Testo di partenza:
·····
E cosi si è potuto finalmente cominciare a parlare di BASKET. Il ripescaggio in LegaDue, ufficializzato solamente alla fine del mese, era ormai certo, come tradizione vuole da una decina d’anni a questa parte. Transati, non senza difficoltà, i pesanti contratti di Lestini e Vucinic, si è per prima cosa cercato a chi affidare le redini del mercato. Da qui l’arrivo (non senza difficoltà) di Ario Costa, GM lo scorso anno a Brescia, che per prima cosa ha convinto Sandro Dell’Agnello, anche lui ex lombardo, ad allenare sotto San Mercuriale. Insieme a lui il vice “Cedro” Galli, diventato anche responsabile del settore giovanile dopo l’addio di AnnaMaria Fantini.
Con il consueto “budget più basso della LegaDue” la campagna acquisti di Forlì non prometteva certamente nomi da prima pagina. Ma Ario Costa è riuscito a stupire anche il più scettico dei tifosi, con un mercato intelligente e, soprattutto, con una logica. Dapprima la conferma di Nicola Natali, beniamino del Palafiera per la sua grinta, e l’arrivo del rookie Bo Spencer, buone statistiche dal college di Nebraska (15.4 punti a partita e 3.3 assist di media), descritto come giocatore arcigno dotato di una buona intelligenza cestistica.
·····
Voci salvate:
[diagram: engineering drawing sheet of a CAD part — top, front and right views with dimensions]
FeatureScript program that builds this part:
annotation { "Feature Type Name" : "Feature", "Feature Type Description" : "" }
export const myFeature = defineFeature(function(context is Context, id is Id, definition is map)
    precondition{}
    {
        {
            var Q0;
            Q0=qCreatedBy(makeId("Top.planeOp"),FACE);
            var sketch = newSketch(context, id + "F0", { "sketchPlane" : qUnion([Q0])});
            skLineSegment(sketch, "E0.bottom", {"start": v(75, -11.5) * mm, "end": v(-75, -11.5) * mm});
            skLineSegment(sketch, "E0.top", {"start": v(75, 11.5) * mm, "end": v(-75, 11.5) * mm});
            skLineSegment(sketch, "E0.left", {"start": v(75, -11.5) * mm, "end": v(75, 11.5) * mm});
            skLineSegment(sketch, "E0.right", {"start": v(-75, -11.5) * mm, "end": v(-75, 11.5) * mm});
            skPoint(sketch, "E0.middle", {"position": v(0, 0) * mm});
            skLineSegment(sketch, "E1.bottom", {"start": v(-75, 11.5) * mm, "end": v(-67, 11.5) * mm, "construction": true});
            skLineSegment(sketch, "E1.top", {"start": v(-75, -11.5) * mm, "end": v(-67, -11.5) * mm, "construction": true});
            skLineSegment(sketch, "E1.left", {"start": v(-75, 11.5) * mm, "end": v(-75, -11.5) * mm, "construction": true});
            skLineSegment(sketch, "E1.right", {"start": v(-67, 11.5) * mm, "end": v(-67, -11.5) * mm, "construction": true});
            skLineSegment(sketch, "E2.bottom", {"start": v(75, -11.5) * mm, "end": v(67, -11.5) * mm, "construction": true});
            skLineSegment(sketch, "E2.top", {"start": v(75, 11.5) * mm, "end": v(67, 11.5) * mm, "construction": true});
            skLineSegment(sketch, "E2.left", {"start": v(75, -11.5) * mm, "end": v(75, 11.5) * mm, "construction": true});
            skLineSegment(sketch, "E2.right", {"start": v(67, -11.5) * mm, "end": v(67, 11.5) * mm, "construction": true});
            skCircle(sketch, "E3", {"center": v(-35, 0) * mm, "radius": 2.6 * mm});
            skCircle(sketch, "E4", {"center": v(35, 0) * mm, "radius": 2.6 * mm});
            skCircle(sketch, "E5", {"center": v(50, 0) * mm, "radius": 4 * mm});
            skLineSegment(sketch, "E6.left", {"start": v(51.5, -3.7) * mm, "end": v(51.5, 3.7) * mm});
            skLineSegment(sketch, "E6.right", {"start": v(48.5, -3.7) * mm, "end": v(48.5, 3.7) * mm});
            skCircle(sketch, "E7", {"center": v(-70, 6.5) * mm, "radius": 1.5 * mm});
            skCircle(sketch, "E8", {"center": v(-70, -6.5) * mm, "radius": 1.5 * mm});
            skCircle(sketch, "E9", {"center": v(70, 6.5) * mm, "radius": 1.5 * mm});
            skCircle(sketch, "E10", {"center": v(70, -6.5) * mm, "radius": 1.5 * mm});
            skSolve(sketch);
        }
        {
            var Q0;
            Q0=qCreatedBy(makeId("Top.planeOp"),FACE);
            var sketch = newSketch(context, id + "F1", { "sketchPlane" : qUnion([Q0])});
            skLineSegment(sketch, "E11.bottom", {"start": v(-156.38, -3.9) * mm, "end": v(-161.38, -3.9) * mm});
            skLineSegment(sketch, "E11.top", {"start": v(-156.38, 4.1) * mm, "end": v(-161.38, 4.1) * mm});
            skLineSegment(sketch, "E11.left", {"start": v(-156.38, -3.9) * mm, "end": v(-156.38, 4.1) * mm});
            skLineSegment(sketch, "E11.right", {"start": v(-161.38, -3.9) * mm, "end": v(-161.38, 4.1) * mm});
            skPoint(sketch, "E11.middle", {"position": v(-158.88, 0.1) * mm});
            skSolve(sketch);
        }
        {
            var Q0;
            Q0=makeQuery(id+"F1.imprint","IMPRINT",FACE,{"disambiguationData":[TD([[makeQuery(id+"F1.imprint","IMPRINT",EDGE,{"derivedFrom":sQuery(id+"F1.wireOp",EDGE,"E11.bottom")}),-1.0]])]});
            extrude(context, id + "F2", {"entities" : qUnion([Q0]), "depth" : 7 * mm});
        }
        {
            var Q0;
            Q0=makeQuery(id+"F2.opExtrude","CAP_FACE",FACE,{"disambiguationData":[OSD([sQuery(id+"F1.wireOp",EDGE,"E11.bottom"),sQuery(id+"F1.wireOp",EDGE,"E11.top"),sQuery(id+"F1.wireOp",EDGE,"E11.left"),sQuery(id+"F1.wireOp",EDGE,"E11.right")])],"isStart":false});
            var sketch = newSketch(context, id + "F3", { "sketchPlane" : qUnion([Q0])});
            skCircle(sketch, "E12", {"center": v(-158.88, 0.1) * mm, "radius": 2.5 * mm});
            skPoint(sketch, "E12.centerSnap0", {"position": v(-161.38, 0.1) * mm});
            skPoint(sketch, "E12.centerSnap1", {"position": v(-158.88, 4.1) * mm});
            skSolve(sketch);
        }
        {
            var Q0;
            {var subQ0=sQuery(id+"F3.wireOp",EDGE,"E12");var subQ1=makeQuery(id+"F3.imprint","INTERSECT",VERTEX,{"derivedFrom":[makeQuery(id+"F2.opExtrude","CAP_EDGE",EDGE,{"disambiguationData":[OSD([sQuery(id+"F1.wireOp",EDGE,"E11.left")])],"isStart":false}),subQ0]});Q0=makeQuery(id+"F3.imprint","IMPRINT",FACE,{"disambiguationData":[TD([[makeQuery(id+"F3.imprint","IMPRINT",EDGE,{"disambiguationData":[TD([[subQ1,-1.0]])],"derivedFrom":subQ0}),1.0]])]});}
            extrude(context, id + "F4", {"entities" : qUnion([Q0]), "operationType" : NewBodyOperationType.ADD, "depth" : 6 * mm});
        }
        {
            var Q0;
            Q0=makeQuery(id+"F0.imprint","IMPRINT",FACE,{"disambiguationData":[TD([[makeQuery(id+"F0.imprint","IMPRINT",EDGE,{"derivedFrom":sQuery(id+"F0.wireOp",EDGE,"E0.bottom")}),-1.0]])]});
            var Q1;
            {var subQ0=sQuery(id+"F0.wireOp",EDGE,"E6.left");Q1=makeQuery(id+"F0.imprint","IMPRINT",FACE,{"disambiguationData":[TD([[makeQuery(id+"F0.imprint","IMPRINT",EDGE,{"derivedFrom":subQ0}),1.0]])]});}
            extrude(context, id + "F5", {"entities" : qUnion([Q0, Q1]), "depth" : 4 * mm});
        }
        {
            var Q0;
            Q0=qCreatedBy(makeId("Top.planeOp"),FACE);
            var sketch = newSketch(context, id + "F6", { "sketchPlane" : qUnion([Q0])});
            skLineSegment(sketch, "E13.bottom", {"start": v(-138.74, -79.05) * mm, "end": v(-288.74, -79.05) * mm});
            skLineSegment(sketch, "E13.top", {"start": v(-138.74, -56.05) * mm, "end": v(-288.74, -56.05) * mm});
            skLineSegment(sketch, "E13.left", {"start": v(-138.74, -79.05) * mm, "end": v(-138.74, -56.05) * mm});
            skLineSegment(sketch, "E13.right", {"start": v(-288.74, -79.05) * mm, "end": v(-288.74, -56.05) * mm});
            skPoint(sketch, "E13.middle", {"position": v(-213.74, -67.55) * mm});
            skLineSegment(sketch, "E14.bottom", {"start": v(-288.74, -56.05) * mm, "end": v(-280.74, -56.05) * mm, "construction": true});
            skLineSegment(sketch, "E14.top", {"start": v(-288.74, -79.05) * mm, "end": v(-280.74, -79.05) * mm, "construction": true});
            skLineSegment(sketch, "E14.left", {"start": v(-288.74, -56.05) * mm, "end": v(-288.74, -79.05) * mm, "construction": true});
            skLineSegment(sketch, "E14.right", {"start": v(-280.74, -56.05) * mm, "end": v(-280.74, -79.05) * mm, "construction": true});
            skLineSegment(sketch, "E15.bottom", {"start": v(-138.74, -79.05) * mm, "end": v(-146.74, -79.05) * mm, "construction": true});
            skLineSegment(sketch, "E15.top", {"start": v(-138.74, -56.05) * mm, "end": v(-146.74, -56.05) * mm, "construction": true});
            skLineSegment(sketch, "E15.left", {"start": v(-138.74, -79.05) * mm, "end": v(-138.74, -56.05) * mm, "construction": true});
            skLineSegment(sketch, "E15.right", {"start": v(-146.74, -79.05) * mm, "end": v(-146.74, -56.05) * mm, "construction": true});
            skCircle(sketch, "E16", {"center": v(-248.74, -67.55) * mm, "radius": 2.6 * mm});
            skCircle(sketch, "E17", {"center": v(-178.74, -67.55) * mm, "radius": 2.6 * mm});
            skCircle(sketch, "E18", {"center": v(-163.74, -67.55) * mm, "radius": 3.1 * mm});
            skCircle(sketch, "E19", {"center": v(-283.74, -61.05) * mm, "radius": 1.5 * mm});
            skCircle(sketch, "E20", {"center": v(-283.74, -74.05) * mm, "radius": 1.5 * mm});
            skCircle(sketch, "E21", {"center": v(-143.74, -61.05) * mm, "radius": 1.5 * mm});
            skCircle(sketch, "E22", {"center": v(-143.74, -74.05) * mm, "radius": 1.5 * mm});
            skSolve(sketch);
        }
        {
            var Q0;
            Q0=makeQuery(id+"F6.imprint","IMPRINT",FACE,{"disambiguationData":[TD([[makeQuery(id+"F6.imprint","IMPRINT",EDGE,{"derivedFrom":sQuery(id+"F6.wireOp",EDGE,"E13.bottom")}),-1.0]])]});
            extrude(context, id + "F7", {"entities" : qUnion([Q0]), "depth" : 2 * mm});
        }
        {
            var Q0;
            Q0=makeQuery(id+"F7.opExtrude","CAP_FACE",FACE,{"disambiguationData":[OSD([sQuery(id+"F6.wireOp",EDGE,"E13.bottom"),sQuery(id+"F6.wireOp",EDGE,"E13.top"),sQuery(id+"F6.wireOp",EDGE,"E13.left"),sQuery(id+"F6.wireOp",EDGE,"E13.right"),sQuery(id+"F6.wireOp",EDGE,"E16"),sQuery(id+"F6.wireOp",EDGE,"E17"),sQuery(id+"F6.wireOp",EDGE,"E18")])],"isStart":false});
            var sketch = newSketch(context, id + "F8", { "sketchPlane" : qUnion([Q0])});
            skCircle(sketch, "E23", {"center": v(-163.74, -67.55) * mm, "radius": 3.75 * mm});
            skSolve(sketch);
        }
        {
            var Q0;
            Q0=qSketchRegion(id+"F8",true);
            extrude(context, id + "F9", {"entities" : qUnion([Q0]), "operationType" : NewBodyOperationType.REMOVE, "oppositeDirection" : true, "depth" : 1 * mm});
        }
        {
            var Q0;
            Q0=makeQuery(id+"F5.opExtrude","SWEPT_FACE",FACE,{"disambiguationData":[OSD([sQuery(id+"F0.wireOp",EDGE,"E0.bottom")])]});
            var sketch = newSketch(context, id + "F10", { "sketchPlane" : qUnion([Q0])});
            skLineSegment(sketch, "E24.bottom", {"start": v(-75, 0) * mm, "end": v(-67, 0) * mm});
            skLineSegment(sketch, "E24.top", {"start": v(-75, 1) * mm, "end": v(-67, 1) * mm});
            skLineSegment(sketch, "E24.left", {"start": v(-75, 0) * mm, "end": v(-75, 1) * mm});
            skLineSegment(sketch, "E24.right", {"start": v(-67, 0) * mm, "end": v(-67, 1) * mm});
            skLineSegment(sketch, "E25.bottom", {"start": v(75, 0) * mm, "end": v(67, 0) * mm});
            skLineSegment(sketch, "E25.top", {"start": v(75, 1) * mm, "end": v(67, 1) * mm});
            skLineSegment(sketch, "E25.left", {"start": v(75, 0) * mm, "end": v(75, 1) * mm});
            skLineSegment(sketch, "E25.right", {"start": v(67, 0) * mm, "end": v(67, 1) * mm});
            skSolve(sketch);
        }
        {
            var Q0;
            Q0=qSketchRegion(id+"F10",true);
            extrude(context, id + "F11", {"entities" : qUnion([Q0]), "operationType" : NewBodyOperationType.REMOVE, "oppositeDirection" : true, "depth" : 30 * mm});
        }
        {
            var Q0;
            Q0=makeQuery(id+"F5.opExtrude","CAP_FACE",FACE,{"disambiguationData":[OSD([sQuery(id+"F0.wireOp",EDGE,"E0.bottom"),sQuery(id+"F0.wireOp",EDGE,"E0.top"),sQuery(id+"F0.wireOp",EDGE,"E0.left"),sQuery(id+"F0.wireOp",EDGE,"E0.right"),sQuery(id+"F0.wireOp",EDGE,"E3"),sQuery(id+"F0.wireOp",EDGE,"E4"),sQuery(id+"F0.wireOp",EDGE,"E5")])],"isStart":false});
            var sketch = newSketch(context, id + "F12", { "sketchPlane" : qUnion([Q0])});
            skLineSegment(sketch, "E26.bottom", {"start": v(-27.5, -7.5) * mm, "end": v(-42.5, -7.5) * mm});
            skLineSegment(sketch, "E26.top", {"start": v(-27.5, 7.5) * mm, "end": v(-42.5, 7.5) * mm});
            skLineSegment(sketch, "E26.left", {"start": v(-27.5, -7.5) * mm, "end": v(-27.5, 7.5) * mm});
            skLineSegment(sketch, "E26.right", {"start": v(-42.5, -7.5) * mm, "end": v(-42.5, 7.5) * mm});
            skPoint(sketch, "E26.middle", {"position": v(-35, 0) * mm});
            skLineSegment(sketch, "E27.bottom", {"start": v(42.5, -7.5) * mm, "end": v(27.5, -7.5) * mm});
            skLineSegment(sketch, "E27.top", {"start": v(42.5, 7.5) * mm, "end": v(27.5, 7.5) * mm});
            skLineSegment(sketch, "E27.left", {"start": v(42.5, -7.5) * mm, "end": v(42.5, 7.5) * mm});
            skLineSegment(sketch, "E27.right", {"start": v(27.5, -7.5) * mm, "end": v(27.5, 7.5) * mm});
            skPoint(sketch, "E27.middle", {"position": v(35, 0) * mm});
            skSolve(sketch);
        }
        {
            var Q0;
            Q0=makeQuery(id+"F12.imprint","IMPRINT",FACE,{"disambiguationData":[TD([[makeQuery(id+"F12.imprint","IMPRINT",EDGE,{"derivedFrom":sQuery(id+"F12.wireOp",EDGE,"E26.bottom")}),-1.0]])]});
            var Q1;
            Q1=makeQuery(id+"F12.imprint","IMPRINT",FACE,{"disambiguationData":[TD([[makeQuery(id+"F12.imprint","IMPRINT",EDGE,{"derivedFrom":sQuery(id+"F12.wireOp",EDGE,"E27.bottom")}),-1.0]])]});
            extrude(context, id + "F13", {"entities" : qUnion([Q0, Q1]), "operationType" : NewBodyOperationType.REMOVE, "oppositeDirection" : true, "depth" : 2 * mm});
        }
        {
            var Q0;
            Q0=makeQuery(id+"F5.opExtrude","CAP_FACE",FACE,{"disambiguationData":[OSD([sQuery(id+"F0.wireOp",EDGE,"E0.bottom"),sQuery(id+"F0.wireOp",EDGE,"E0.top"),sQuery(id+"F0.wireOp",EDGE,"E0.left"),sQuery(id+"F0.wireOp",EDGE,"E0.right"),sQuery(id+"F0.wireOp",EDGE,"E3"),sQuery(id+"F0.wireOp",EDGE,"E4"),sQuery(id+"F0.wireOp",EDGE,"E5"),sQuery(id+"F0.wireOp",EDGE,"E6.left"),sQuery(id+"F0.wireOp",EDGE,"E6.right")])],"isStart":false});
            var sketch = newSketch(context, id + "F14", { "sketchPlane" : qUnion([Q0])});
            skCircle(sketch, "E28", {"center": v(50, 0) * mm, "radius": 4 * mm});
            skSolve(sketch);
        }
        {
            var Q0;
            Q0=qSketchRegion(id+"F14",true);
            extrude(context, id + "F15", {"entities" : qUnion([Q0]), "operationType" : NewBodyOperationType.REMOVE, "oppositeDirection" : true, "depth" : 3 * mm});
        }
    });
·····
Prosegui l'articolo sul mercato del basket a Forlì dal punto in cui si ferma. Le righe riportate sono materiale a sé, distinto dal testo.

Fino a qui, mercato nella regola di chi non può pretendere troppo dal proprio portafoglio. Ma è con l’arrivo del comunitario e del secondo americano che i tifosi biancorossi hanno cominciato a ricordarsi dell’esistenza della parola “sognare”. Miroslav Todic e Terrence Roderick. Un’accoppiata da alta LegaDue, senza dubbi. Il primo, bosniaco classe ’85, proveniente dal campionato ucraino dove segnava 13 punti ad allacciata e smazzolava 7 rimbalzi a partita, è un’ala grande dalla comprovata esperienza, solido giocatore dotato anche di un’ottima visione di gioco oltre che di un buonissimo tiro da 3 punti. Il secondo non ha bisogno di presentazioni: Terrence Roderick, unica nota positiva nello scorso finale di stagione forlivese, dove ha segnato 22.5 punti media conditi da 3 assist e 2.8 recuperi. Colpo di magia di Ario Costa, che in pochi giorni è riuscito a riportare un entusiasmo ormai affievolito nei cuori forlivesi.
Dopo il “grande botto” alla corte biancorossa si è aggiunto il miglior giocatore dello scorso campionato di DNA: l’italo argentino Bernardo Musso, quasi 20 punti di media con il 41% da 3, 4 assist ed autentico leader della sfortunata stagione di Napoli. Un giocatore richiestissimo richiesto al piano di sotto, ma che ha voluto tentare l’avventura in LegaDue, dove certamente non gli si chiederà di assumere le stesse responsabilità, ma di sfruttare gli scarichi di Spencer e gli spazi lasciati dalle percussioni di Roderick, dove potrà fare molto male alle difese avversarie.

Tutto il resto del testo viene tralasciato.